The GOC received 25 million lari ($13.4 million) in government compensation. In accordance with a 2014 resolution allowing the government to compensate Islamic, Jewish, Roman Catholic, and Armenian Apostolic religious organizations registered as LEPLs for “the material and moral damages inflicted upon them during the Soviet period,” SARI disbursed compensation funds totaling 3.5 million lari ($1.46 million) to religious groups in coordination with the Ministry of Finance. The Tolerance Center, TDI, and EMC questioned the criteria by which the government selected the four denominations eligible for reparations and criticized the exclusion of other faiths. EMC and the Pentecostals filed a claim in the constitutional court alleging the selection process was discriminatory. At year’s end, the claim remained pending. SARI reported the government was considering expanding the compensation to other religious organizations, although it did not specify which or how many organizations would be eligible. According to SARI, this compensation was “partial and of symbolic character,” and the government took into account denominations’ level of damage and “present day negative conditions” during the selection process.
SARI reported the government disbursed its compensation funds as follows: 2,200,000 lari ($917,000) to the Muslim community, represented by the AMAG; 400,000 lari ($167,000) to the RCC; 600,000 lari ($250,000) to the AAC; and 300,000 lari ($125,000) to the Jewish community. TDI and EMC, and some independent Muslim community leaders stated the government exerted direct influence over AMAG.
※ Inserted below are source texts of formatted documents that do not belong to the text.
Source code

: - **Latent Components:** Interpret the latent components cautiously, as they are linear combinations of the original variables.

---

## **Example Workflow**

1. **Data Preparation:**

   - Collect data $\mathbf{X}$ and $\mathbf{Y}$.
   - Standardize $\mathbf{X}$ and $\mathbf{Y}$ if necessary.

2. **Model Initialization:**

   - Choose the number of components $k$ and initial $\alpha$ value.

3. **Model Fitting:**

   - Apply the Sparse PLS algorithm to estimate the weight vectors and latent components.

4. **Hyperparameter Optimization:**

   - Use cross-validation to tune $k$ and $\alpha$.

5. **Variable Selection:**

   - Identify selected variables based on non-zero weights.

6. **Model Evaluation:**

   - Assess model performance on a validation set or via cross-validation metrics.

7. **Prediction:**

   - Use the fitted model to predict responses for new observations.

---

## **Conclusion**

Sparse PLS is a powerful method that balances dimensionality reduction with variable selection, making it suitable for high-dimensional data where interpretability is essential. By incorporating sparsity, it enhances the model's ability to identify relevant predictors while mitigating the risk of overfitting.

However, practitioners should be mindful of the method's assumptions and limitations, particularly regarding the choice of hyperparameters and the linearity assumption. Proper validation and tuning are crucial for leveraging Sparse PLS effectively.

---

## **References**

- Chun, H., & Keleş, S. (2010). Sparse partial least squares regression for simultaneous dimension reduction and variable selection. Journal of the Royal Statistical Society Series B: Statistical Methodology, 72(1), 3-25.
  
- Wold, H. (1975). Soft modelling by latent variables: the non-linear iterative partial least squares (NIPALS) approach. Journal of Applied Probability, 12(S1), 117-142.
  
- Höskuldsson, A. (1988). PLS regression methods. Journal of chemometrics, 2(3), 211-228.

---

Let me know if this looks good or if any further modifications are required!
In February SARI published a draft strategy on religious policy, which stated the country must prevent external interference in its internal politics by neighboring countries attempting to influence its ethnic minority populations. EMC and TDI and religious groups criticized SARI for lack of transparency and said it was established to exert influence and control over religious communities for state security purposes. The Tolerance Center complained SARI did not have any ethnic or religious minorities serving on its staff and that the state had founded the agency without consulting a wide range of religious organizations, the PDO, or NGOs focused on protecting religious minorities’ rights.
NGOs expressed concern over the failure of the government’s 2015-2020 National Concept and Action Plan on Civic Equality and Integration to include religious minorities and freedom of religion as topics.
In a November report, the Norwegian Centre for Human Rights (NCHR), a research institute, expressed concern that SARI viewed its principal mission “not as promoting freedom of religion and belief on behalf of all Georgians, but as promoting particularly the financial and material interests of the GOC.” The NCHR expressed several other concerns, including: ambiguity in SARI’s mandate and authority; worry that SARI considered some religions “nontraditional” and favored some above others; and a lack of procedures for allocating funds and property to religious groups.
Most prisons had GOC chapels but no specific nondenominational areas for worship. According to SARI, Roman Catholic, AAC, Baptist, Muslim, and Jewish religious services were available upon request in the military and in prisons.
On June 18, Prime Minister Irakli Garibashvili published a statement marking the beginning of Ramadan. On September 2, the prime minister commemorated the 120th anniversary of the synagogue in Oni. On September 24, he visited Tbilisi Mosque, where he congratulated the Muslim community on the Kurban Bayrami (Eid al-Adha) holiday.